Chemicals and their esoteric connection to the sustaining of life had always held a particular fascination for me. From the earliest days I would put salt on a slug, and as it melted, quickly apply a solution of camphor and ipecac and watch as it regenerated before my young boy’s eyes. Metals were easy to work with. I never did succeed in turning a base metal into gold, but with the help of a strong electrical pulse and copious applications of saliva, I did succeed in transforming dysprosium into molybdenum. Sadly I only produced the effect once. I attribute this to the fact that I had a throat infection at the time and the bacteria in my spittle was surely the key to the transformation.
When I decided to try my new endeavor, the winter was especially tumultuous and I could scarcely get out of the house. When necessity required it, I would don my grandfather’s black rubber coat and hat. And reluctantly, amid in the fierce night storms and black snow flurries and tornadoes, I would venture out for what I needed, bracing myself against the sleet, scampering from porch to tree to shed as the lightning pursued me with malice, snapping at my heels. It was just such a night when I felt I must procure some new diversion or go mad. Under black skies and violent weather, I set out for a curiosity shop of some acquaintance.

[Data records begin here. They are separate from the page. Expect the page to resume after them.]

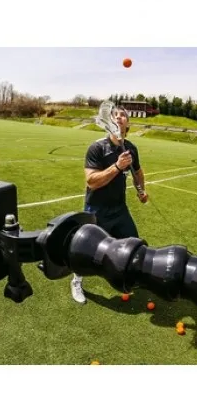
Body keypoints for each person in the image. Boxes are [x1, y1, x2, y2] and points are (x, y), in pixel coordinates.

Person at [70, 104, 148, 304]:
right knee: (87, 251)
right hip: (97, 210)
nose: (119, 117)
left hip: (119, 209)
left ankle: (133, 277)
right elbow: (92, 181)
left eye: (123, 115)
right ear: (109, 122)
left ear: (128, 123)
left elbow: (138, 172)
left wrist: (141, 190)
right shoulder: (97, 148)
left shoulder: (131, 148)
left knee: (134, 245)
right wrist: (117, 166)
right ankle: (77, 280)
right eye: (115, 115)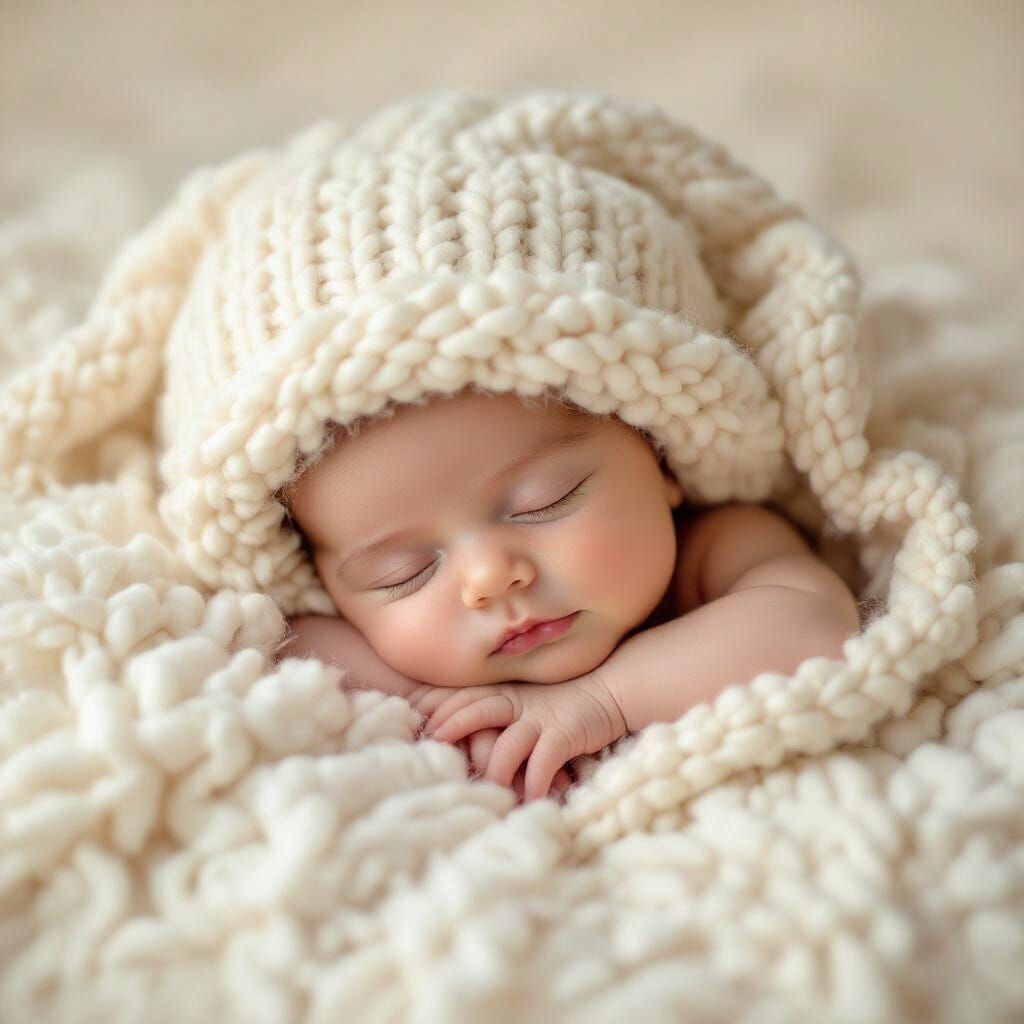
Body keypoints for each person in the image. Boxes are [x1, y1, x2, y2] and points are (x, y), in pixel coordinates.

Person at [275, 385, 861, 804]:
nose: (489, 578)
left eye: (544, 502)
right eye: (402, 574)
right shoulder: (338, 628)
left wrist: (600, 701)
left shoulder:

The man at the counter did not speak proper English, and the parcel he gave me was labeled in a language that resembled his throaty, tongue-heavy speech made up of various gargling sounds and Nordic vowels and an occasional cumbersome English adjective. “Alchemic,” he kept saying. He pointed at me and to the package, and then to heaven, saying “alchemic!” repeating it with gesticulations, saying it now slow, now fast, and finally beating the countertop with his fist as if this would stir my comprehension. In response to my request for a hobby kit involving chemical elements with biological applications, he had disappeared for several minutes in the rear of the shop and, returning, produced the parcel previously described. “Alchemic,” he croaked. Finally I discerned that he was speaking of alchemy.
“Ah! Alchemy. Yes, I know something of the subject,” I replied, and I tried to describe to him my success with molybdenum. I surrendered after a moment when I realized that I was wasting my time with him, for he merely looked at me with an increasing intensity and a guttural diphthong utterance at random points that momentarily interrupted my tale. As I attempted to carry on casual shop clerk banter, he was becoming more and more animated, if that can be imagined. And the more I tried to thank him and ask about the parcel, the more be began to pound the countertop and to point his finger in my face and finally to shout what I can only assume to be rank profanity in his glyphic and forgotten tongue.
And when he seemed to have expressed the burden of his dialectic in the fury of passion into which he had lathered himself, he fell silent and pointed to the door with a resolute finger and his head bowed. “But I have not paid you yet,” I protested, in response to which he returned to his apoplexy. And in blushing astonishment before his leaping and stamping and swooping gestures toward the door and his voice that signaled that a seizure was nigh, I grabbed up the parcel under my arm and I fled out the door to the frightful ululation of his pagan doggerel that summoned twelve legions of demons, or so it seemed to me.